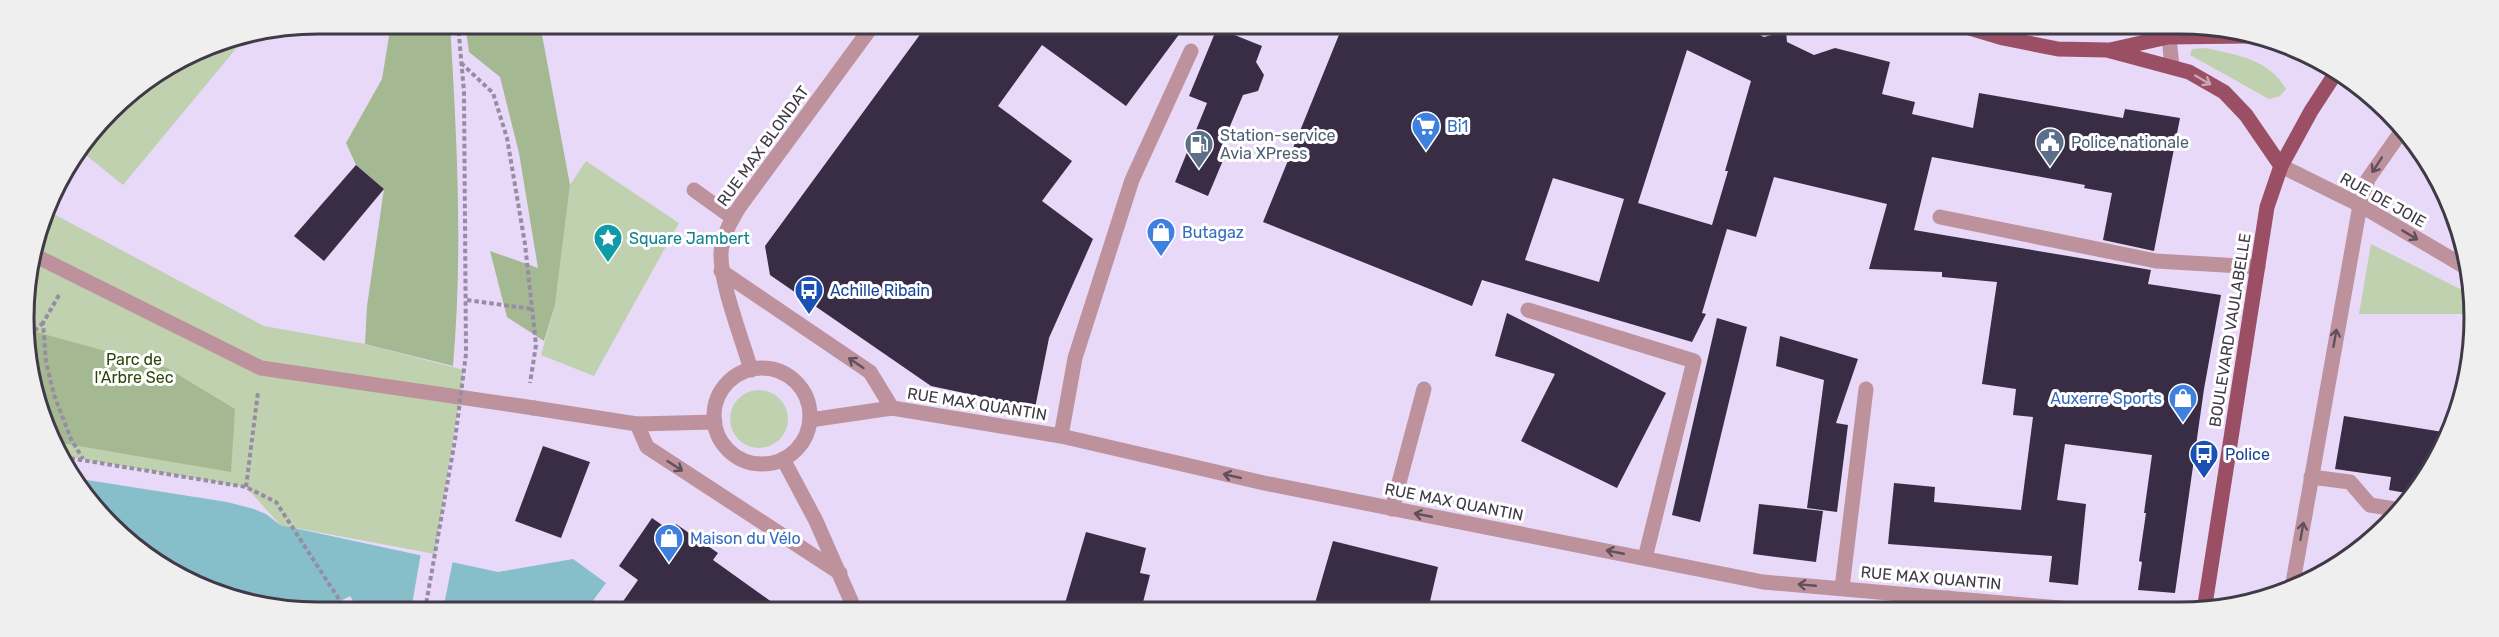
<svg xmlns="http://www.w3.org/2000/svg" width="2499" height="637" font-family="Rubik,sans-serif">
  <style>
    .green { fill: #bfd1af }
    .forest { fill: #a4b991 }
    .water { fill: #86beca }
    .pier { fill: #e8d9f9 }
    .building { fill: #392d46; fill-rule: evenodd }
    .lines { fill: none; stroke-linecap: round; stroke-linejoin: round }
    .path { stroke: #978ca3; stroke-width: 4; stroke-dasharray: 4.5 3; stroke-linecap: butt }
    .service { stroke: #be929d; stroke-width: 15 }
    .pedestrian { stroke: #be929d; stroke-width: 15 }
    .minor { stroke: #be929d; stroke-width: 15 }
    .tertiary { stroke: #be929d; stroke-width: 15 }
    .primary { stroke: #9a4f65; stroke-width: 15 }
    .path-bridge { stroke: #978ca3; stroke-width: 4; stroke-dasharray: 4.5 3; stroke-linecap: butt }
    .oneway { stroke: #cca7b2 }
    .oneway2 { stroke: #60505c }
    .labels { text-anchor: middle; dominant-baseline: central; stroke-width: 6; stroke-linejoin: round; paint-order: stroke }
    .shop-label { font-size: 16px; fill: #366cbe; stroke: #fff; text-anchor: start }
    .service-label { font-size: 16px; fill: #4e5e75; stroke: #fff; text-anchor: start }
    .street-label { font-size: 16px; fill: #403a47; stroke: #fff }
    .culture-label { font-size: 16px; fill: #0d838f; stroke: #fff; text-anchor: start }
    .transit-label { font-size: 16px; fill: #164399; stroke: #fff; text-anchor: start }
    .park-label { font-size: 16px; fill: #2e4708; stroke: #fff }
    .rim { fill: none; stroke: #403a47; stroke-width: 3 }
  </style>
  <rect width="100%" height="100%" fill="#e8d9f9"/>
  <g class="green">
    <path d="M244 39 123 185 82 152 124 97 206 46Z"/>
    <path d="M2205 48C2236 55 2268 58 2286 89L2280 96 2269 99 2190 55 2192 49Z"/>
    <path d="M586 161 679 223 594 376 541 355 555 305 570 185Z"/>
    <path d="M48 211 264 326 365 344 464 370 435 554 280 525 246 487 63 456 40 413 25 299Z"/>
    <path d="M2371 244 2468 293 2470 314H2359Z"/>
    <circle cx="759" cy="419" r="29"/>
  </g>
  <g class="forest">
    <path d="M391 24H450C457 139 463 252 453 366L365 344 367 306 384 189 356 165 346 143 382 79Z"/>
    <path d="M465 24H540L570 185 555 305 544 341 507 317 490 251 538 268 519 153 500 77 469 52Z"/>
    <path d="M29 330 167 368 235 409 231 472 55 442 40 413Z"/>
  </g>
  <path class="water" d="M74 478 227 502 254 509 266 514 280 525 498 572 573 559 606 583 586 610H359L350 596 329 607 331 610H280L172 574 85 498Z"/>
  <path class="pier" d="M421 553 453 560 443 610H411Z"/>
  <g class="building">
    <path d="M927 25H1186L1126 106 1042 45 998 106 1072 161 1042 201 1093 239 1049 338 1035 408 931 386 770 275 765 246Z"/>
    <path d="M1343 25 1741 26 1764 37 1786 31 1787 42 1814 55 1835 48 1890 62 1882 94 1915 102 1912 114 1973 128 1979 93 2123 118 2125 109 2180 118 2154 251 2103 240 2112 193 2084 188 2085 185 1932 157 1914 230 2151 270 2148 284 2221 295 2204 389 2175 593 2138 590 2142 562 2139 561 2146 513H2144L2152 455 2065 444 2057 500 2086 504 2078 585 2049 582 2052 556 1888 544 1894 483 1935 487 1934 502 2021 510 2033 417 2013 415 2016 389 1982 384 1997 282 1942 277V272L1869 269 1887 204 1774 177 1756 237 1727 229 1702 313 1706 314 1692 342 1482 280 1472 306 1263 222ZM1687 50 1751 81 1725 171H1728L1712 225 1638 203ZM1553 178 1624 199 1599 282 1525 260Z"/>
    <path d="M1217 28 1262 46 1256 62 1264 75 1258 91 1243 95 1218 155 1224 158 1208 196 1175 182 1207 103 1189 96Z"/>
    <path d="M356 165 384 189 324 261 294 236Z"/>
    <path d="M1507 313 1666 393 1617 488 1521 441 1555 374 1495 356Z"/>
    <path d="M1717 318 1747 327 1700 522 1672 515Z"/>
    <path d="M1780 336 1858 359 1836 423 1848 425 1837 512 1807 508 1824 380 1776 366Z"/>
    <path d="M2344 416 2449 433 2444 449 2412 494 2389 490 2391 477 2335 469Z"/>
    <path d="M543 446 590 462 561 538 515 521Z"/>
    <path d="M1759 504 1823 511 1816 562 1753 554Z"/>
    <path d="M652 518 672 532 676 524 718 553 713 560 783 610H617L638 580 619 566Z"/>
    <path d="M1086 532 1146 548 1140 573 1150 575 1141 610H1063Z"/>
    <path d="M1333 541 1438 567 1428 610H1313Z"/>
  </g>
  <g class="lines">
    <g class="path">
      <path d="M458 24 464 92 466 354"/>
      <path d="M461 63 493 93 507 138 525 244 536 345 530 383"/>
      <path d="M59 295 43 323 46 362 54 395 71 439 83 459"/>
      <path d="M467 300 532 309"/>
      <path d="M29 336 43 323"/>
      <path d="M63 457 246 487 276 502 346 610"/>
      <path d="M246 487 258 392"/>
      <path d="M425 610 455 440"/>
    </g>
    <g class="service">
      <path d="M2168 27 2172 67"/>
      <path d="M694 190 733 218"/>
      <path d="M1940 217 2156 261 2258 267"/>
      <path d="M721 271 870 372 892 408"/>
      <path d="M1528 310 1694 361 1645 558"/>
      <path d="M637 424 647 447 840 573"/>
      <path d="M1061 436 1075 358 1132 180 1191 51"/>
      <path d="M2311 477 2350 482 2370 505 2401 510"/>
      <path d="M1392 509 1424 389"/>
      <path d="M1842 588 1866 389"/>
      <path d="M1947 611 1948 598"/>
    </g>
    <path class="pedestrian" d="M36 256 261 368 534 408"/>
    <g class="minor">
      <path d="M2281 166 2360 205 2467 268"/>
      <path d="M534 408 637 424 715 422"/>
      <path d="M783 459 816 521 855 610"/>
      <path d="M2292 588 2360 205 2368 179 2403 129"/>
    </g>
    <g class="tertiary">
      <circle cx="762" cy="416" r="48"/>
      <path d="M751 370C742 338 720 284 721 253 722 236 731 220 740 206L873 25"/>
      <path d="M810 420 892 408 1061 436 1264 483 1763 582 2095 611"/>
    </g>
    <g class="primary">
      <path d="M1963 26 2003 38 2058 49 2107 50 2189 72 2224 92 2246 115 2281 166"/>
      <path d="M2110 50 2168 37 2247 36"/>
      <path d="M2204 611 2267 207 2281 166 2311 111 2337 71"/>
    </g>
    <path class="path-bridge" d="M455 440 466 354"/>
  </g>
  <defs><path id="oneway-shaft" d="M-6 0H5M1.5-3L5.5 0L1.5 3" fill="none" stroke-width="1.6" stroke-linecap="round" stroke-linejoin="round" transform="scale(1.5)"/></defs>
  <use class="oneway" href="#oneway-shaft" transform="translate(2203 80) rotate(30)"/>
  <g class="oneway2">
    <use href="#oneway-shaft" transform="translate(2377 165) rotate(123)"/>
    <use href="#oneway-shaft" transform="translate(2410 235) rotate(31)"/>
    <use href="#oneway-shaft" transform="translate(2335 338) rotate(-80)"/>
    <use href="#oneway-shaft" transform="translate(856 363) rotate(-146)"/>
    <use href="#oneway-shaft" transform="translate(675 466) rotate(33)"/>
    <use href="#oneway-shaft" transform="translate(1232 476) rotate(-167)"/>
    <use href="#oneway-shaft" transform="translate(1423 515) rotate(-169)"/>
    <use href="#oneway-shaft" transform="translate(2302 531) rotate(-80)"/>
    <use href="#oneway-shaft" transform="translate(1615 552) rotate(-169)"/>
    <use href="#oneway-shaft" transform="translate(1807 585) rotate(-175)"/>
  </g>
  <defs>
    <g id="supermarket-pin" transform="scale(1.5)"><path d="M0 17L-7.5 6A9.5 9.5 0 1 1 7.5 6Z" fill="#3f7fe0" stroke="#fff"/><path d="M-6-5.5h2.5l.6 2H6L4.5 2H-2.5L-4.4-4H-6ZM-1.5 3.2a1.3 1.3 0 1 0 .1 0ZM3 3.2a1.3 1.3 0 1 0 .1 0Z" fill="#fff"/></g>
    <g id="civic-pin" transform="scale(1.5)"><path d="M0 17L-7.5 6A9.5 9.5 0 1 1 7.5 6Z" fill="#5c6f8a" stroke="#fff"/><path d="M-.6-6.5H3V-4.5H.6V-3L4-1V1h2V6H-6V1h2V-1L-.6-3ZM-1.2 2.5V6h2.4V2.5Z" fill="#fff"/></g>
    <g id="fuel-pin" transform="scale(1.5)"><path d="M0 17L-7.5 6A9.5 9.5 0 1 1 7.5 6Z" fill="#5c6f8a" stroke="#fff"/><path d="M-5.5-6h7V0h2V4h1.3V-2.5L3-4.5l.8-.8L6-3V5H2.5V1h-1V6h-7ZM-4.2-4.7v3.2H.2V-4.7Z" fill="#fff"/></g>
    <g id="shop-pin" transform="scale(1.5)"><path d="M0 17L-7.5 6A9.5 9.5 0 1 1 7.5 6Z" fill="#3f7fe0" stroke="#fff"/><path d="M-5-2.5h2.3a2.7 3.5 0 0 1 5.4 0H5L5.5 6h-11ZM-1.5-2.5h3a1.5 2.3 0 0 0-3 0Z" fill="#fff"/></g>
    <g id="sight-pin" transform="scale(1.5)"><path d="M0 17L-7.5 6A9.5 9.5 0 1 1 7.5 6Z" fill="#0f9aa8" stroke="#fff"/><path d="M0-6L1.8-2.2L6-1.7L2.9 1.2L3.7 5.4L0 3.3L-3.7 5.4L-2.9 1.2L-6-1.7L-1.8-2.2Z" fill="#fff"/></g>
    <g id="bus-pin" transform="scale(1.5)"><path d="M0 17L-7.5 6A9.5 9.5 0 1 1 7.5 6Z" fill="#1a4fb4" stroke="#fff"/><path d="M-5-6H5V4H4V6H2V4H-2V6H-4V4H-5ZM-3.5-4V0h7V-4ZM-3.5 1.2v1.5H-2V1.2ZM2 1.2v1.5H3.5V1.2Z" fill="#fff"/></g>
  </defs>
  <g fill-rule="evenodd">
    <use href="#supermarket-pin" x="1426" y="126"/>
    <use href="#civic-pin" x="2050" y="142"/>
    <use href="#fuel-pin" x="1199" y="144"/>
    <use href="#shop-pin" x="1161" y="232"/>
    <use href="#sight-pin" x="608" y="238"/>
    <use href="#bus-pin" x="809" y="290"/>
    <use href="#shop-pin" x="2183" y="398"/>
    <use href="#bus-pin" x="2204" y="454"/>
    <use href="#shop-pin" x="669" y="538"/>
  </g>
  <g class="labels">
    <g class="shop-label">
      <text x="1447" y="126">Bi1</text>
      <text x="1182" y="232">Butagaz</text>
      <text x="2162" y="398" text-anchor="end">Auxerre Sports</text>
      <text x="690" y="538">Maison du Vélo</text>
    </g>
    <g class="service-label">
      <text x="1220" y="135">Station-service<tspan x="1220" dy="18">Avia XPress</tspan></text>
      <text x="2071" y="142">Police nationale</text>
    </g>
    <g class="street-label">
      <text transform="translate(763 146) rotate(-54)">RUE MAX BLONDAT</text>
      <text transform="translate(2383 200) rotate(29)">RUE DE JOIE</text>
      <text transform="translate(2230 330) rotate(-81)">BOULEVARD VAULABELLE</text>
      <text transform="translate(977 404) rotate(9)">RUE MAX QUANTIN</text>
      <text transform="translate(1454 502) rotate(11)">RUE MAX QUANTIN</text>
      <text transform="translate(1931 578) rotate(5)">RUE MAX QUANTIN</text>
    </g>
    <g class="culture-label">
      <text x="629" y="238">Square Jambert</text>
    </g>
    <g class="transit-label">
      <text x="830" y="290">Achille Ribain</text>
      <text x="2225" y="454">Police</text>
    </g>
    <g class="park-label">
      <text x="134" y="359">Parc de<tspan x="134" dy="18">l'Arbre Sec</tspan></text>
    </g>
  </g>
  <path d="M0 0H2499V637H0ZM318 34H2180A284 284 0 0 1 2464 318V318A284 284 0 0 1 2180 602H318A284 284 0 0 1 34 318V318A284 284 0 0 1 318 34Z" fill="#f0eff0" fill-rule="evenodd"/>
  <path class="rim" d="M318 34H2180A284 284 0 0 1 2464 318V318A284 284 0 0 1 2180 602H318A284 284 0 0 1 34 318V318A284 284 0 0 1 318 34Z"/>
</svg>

--

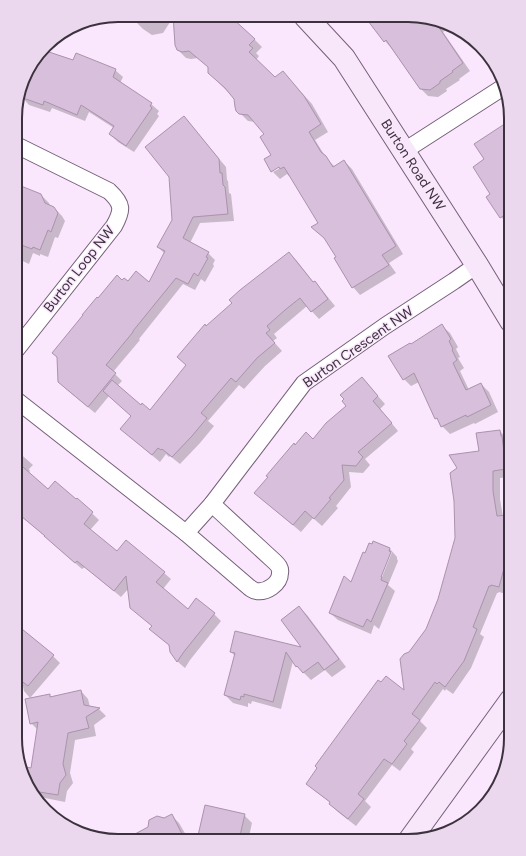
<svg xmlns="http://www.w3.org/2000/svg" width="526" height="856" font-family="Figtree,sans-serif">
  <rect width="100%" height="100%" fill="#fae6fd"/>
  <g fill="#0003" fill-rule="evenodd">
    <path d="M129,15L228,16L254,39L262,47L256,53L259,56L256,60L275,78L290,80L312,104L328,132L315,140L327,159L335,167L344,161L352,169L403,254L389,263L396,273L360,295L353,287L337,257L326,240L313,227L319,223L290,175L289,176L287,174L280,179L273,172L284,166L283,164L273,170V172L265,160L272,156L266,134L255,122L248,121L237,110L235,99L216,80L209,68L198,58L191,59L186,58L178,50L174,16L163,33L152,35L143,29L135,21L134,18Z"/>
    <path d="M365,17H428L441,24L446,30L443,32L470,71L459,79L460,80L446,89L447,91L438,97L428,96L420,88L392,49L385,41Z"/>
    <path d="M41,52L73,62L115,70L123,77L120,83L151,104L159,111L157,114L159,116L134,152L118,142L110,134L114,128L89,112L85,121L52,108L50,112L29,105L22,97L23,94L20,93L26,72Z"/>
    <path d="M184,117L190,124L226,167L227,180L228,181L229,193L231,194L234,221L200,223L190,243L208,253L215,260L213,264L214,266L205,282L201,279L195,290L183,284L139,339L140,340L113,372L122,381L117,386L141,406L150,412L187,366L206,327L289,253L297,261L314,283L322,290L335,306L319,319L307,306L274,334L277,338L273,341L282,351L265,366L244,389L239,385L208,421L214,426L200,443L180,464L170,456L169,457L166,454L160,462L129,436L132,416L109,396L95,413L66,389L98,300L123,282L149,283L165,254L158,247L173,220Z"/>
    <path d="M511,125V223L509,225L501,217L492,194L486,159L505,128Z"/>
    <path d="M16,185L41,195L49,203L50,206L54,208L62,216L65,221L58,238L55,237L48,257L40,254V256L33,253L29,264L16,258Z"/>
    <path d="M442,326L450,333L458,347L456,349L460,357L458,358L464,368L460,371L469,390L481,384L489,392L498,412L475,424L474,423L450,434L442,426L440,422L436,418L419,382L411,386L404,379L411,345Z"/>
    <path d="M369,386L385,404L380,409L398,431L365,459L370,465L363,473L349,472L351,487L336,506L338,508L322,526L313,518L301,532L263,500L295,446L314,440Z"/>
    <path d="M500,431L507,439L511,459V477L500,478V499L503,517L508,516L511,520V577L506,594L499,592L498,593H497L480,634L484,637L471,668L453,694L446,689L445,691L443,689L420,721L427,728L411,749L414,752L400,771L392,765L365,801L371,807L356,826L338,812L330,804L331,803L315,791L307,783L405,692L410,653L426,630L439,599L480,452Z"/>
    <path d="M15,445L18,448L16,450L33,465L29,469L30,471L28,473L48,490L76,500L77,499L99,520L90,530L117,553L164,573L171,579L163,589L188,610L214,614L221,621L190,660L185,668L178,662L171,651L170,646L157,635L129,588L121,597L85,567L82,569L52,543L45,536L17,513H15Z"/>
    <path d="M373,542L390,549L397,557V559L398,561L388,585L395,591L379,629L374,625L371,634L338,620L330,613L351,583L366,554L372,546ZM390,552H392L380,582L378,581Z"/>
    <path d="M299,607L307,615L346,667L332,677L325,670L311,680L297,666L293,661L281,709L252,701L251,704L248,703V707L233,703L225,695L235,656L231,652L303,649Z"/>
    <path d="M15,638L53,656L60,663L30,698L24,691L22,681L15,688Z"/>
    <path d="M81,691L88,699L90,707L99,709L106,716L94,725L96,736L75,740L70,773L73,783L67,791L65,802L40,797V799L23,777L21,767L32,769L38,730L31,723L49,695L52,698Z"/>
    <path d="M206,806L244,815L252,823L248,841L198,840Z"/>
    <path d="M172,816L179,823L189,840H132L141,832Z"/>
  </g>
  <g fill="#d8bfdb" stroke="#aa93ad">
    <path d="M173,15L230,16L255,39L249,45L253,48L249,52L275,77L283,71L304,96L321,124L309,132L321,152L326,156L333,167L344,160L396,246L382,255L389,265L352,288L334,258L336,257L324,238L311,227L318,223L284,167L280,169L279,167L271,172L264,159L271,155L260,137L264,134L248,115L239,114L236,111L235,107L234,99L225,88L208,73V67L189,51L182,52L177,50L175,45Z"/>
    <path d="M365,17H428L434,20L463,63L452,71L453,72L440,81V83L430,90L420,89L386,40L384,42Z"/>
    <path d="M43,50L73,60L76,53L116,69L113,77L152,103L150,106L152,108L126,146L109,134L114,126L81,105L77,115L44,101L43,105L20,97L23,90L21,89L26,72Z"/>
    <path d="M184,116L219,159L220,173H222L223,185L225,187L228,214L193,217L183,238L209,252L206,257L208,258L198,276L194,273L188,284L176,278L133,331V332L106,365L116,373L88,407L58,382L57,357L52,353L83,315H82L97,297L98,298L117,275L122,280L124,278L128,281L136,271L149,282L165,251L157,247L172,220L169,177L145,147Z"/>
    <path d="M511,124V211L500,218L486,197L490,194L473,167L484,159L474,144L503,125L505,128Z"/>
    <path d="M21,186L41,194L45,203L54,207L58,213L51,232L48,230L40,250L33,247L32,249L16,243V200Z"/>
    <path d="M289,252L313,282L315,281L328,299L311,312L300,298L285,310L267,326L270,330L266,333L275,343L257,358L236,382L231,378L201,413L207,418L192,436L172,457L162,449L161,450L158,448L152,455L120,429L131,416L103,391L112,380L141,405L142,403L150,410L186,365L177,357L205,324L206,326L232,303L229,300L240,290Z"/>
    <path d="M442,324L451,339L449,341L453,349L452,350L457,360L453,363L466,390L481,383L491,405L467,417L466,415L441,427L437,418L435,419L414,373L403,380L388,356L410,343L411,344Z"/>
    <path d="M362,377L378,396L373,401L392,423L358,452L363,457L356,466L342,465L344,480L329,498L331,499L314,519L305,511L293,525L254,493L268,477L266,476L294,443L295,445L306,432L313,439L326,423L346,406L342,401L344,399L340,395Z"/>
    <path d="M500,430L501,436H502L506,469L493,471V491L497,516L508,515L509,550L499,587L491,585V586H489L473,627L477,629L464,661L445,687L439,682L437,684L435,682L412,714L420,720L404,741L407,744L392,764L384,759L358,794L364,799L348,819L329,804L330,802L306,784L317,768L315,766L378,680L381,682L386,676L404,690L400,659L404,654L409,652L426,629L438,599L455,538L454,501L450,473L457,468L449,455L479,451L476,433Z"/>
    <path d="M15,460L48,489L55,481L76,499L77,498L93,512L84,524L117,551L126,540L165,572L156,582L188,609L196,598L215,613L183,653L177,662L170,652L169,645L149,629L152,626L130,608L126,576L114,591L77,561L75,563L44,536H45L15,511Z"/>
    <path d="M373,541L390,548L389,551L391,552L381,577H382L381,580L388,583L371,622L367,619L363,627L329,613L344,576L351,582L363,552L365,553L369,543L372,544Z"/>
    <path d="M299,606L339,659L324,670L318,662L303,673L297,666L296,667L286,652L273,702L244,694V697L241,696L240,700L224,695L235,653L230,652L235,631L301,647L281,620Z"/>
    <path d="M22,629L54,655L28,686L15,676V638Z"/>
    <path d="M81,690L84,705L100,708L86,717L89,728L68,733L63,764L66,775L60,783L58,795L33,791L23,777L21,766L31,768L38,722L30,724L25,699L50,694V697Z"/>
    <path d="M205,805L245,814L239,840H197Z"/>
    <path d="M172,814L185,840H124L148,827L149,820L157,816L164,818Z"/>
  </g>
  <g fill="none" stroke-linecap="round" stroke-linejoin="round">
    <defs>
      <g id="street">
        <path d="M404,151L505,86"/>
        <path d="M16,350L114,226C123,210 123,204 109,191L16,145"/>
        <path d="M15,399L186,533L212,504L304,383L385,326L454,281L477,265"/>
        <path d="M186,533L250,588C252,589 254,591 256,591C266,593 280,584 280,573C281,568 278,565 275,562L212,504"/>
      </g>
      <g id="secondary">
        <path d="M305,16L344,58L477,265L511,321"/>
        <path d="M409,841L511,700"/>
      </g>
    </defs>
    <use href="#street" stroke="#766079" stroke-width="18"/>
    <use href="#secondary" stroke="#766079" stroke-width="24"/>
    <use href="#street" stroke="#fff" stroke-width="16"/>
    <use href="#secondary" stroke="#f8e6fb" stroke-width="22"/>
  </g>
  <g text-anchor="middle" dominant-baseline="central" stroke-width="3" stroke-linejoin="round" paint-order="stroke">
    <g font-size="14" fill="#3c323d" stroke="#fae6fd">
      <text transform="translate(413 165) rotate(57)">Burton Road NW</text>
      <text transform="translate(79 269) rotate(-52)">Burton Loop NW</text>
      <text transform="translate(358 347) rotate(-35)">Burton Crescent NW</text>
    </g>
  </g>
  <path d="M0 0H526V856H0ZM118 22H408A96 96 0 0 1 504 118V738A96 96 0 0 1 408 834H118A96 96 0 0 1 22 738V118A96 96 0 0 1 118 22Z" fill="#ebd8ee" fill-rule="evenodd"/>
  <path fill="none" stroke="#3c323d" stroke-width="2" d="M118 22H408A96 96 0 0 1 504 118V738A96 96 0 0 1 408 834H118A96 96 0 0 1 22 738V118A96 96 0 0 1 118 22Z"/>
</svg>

EXERCISE REQUIREMENTS
Search the entries for the word "lines", then gather every line that has it.

OUTPUT
    .lines { fill: none; stroke-linecap: round; stroke-linejoin: round }
  <g class="lines">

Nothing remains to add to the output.